Text

EENS 3050

Natural Disasters

Tulane University

Prof. Stephen A. Nelson

Volcanic Case Histories

 

 

 


In this lecture we will discuss three case histories of important eruptions that have occurred within recorded history.  The eruption of Mount Vesuvius, Italy  in 79 A.D., the eruption of Mount Pelée on the Caribbean island of Martinique in 1902, and the eruption of Mount St. Helens on May 18, 1980. 

Vesuvius, 79 A.D.

Mount Vesuvius is located to the southeast of Naples, Italy along the Bay of Naples.  Prior to the catastrophic eruption of 79 A.D. Vesuvius was considered an extinct volcano by the inhabitants of the area, who were flourishing at the height of the Roman Empire.  The area northwest of Naples, known as the Phelegrean Fields, was known to be an active volcanic area, however.  Nevertheless, When earthquakes became frequent in the Vesuvius area following a destructive 62 A.D. earthquake, they caused no alarm because earthquakes were common in the region.

What we know of the eruption that took place in 79 A.D. comes from two different sources: (1) Two letters written by the Pliny the Younger, the nephew of Caius Plinius (Pliny the Elder), to the historian Tacitus concerning the death of his uncle.  Pliny the Elder was an admiral in the Roman navy and well known in his time. (2) Information from geological and archeological studies that have examined the area around Vesuvius.   

Vesuvius.GIF (18951 bytes)

We start with the account given by Pliny the Younger in his letters to Tacitus. About 1 P.M. on August 24, 79 A.D. the Plinys were in Misenum, about 30 km across the Bay of Naples from Vesuvius.  A large cloud appeared above the volcano, growing rapidly, rising many thousands of meters and spreading out laterally in the atmosphere.  Pliny the Younger states that the cloud had the shape of a Mediterranean pine tree, with a narrow trunk at the base, spreading out like branches above.  Pliny the Elder was curious about the cloud and began to plan a trip across the bay to investigate. Before he could get his ship ready, he received word from people living closer to Vesuvius that people needed help, and his investigative mission became instead a rescue mission.  He organized his fleet and set sail with the intention of rescuing people living near the base of the volcano at Torre del Greco.  As he crossed the bay his ship was showered by hot ashes and pumice which accumulated on the deck.  He soon found it was impossible to make the rescue attempt and he turned in the direction of the wind and instead landed at Stabiae, to the south of Vesuvius.  At Stabiae, conditions were still mild and he encountered his friend Pomponianus who was trying to escape to the sea, but the winds were not favorable.  In order to reassure Pomponianus that there was no danger, Pliny went to the local baths and sat down for a meal. 

   

As night came, Pliny retired for several hours of sleep.  During his sleep tephra began piling up in the courtyard of the house and earthquakes and loud explosions occurred in the area of Vesuvius.  Pliny awakened by the trembling and loud noises and conferred with Pomponianus.  They decided that their best escape was to go to the shore and try to leave by ship.  They tied pillows to their heads for safety from the falling pumice, but darkness enveloped the area as a result of the falling tephra, and it remained dark even after the sun should have come up.  They eventually made it to the shore, but found that the wind was not blowing in a direction favorable to sail away from the area.   Suddenly Pliny the Elder began to feel poorly.  He laid down on a cloth near the shore and asked for water twice.  Then sulfurous fumes descended on the area making staying put an unpleasant experience.  Pliny rose to move away from the area, but fell dead.  His friends thought that he had been poisoned by the fumes, but no one else was affected.  His friends all later escaped.  Three days later Pliny's body was found, unmarked by any damage.  It is highly unlikely that Pliny died of poisoning from the fumes because Stabiae is so far from Vesuvius;  it is more likely that he died from a heart attack resulting from his physical exertion in attempting to flee the falling ash.

Recorded information
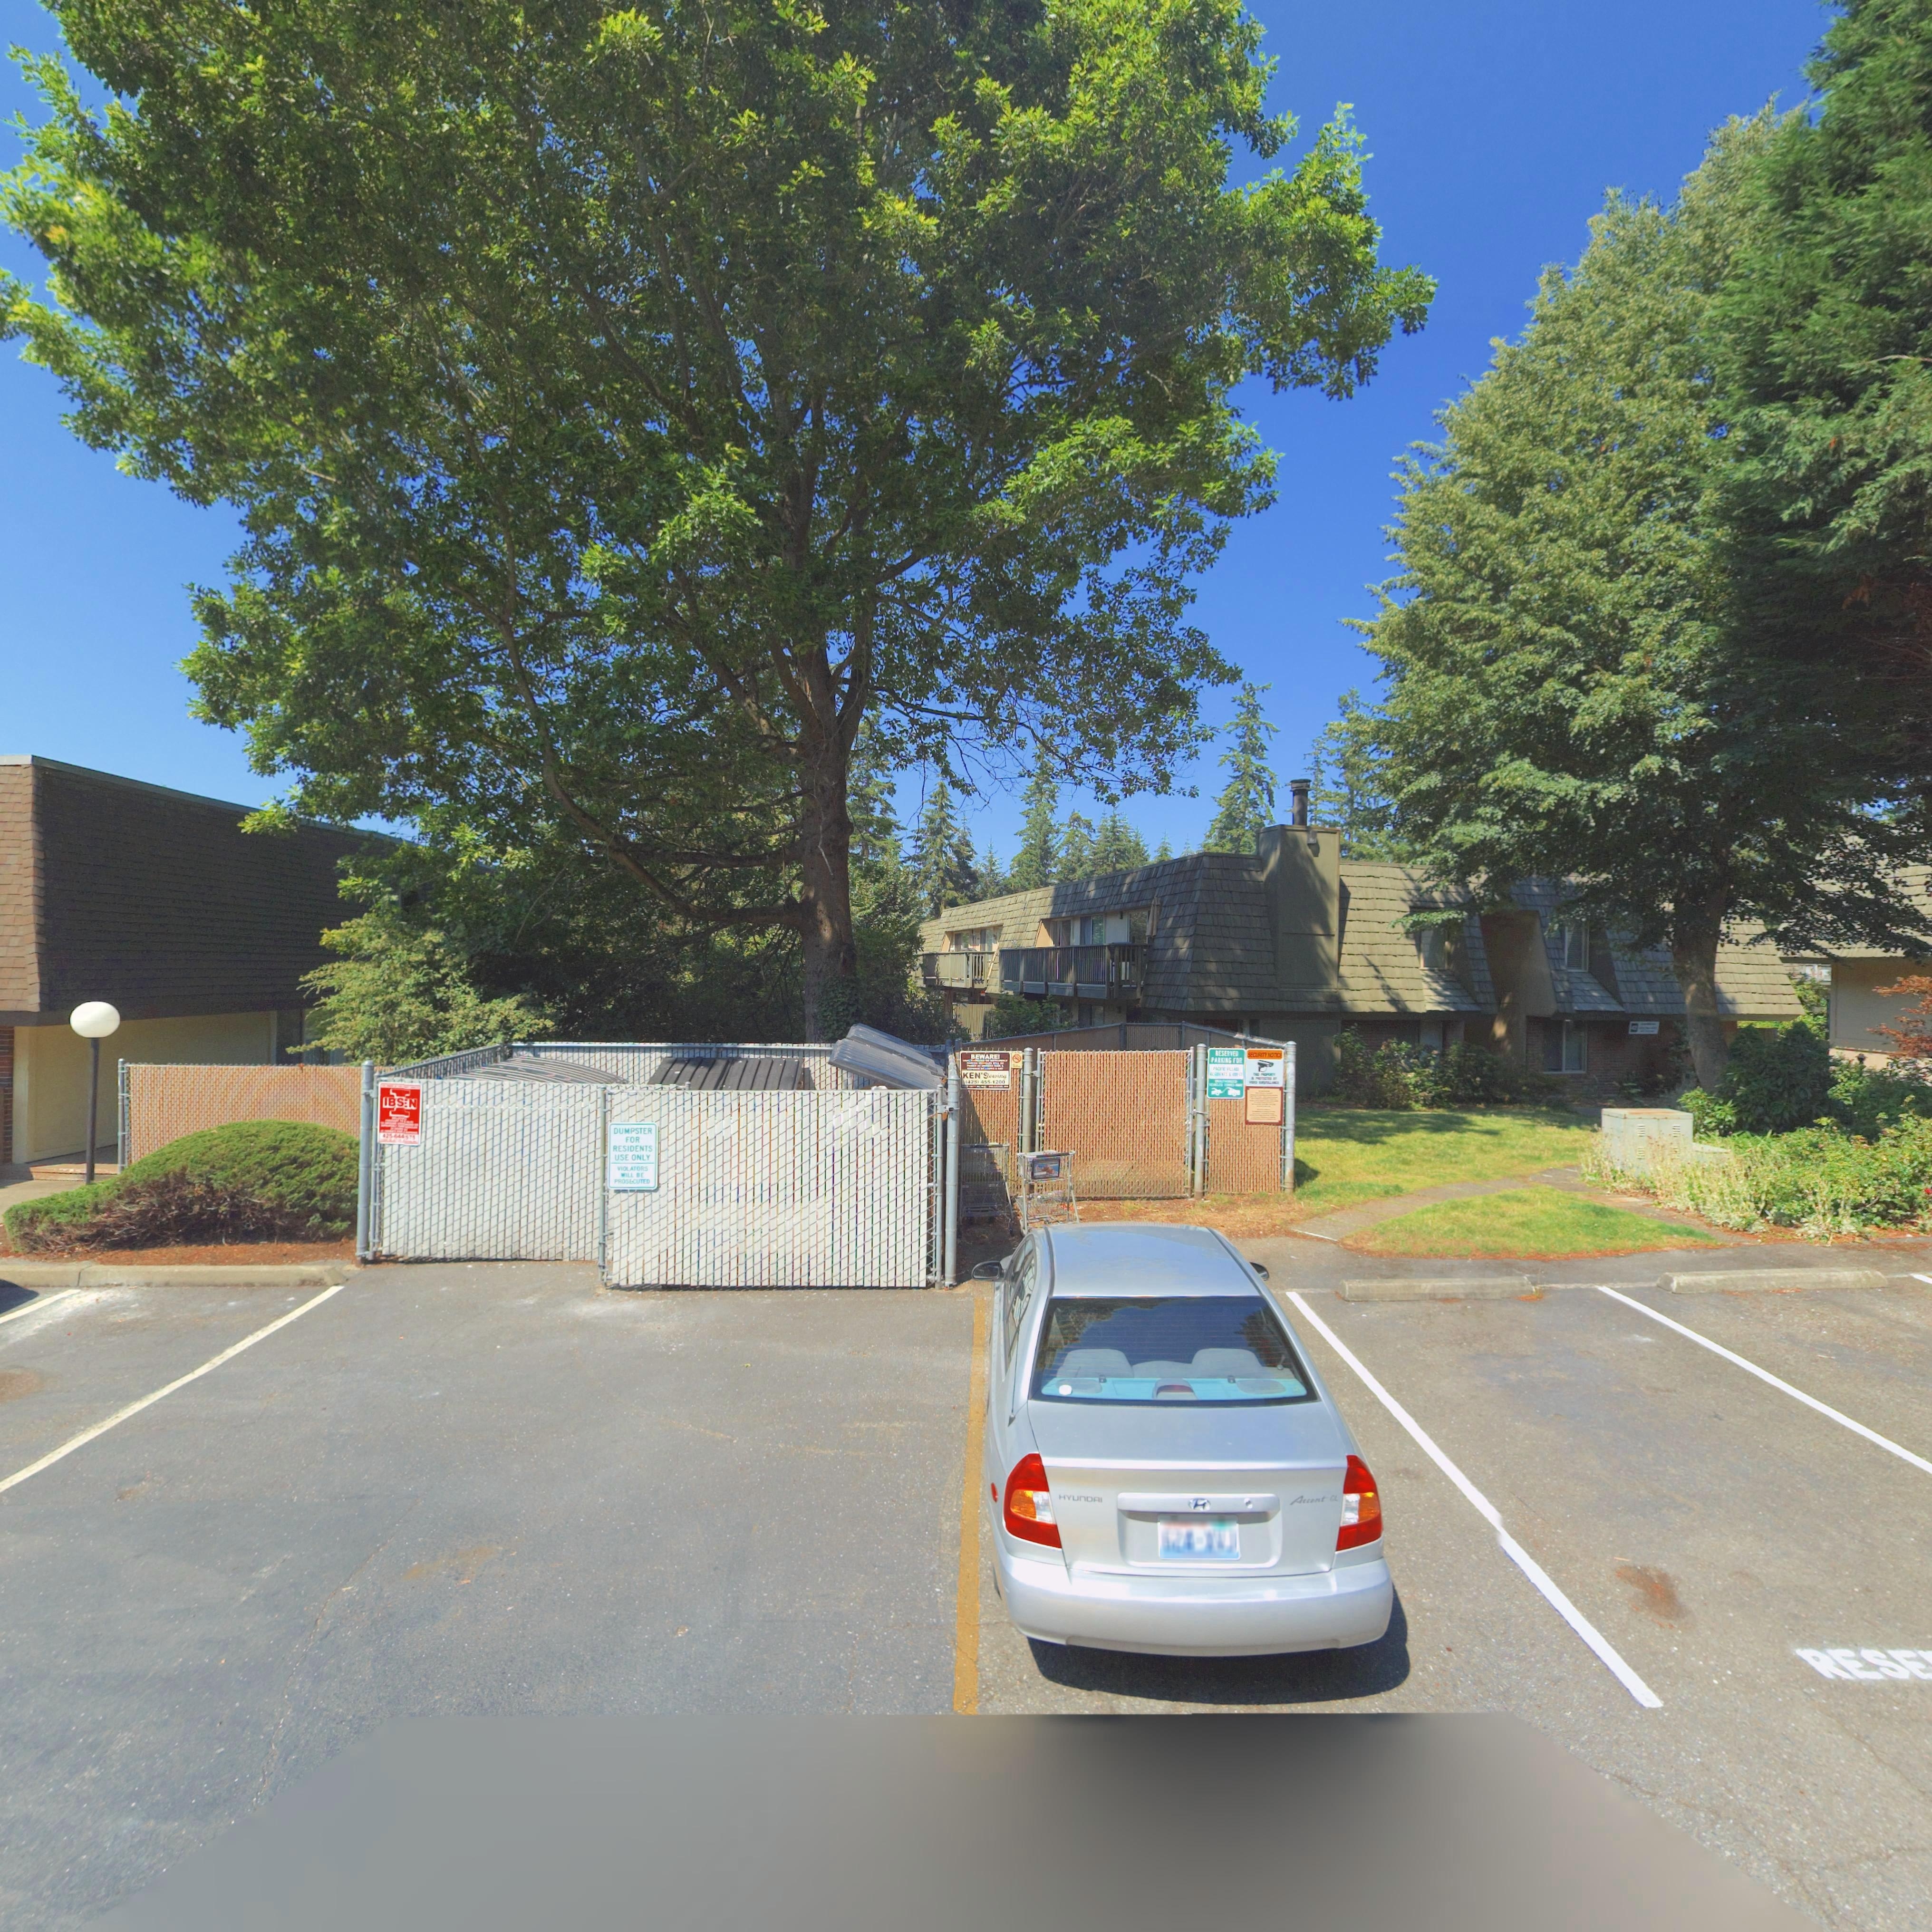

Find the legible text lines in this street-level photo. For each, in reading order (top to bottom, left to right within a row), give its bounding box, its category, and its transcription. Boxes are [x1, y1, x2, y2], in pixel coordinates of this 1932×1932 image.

Tasks to carry out
a: In the lecture on volcanic case histories, where did Pliny the Elder land after he found the rescue attempt impossible?
b: Return the passage of the lecture on volcanic case histories from "Volcanic Case Histories" up to and including "May 18, 1980.".
c: Pick up the lecture on volcanic case histories after its last sentence and keep writing.

Answers
a: He landed at Stabiae, to the south of Vesuvius.

b:
Volcanic Case Histories

 

 

 


In this lecture we will discuss three case histories of important eruptions that have occurred within recorded history.  The eruption of Mount Vesuvius, Italy  in 79 A.D., the eruption of Mount Pelée on the Caribbean island of Martinique in 1902, and the eruption of Mount St. Helens on May 18, 1980.

c:
On the same morning that Pliny the Elder died, his sister and nephew were still in Misenum.  Conditions there were also growing worse.   Although Misenum was upwind from the volcano, there were still frequent earthquakes and the sky filled with ash and became dark.  Pliny the Younger and his mother decided to leave their house and move farther away from the volcano.  They set off in chariots, but the shaking of the ground and the accumulation of ash soon made it impossible to continue.  They observed sharp retreats in the sea, followed by waves that crashed high on the shore, probably due to tsunamis as pyroclastic flows from Vesuvius entered the sea.  They attempted to move farther inland, but soon the ash from the eruption became so thick that they were engulfed in total darkness.  Pliny the Younger compared the darkness to that of a sealed room with no source of light. This lasted for many hours, but eventually the air cleared and they survived.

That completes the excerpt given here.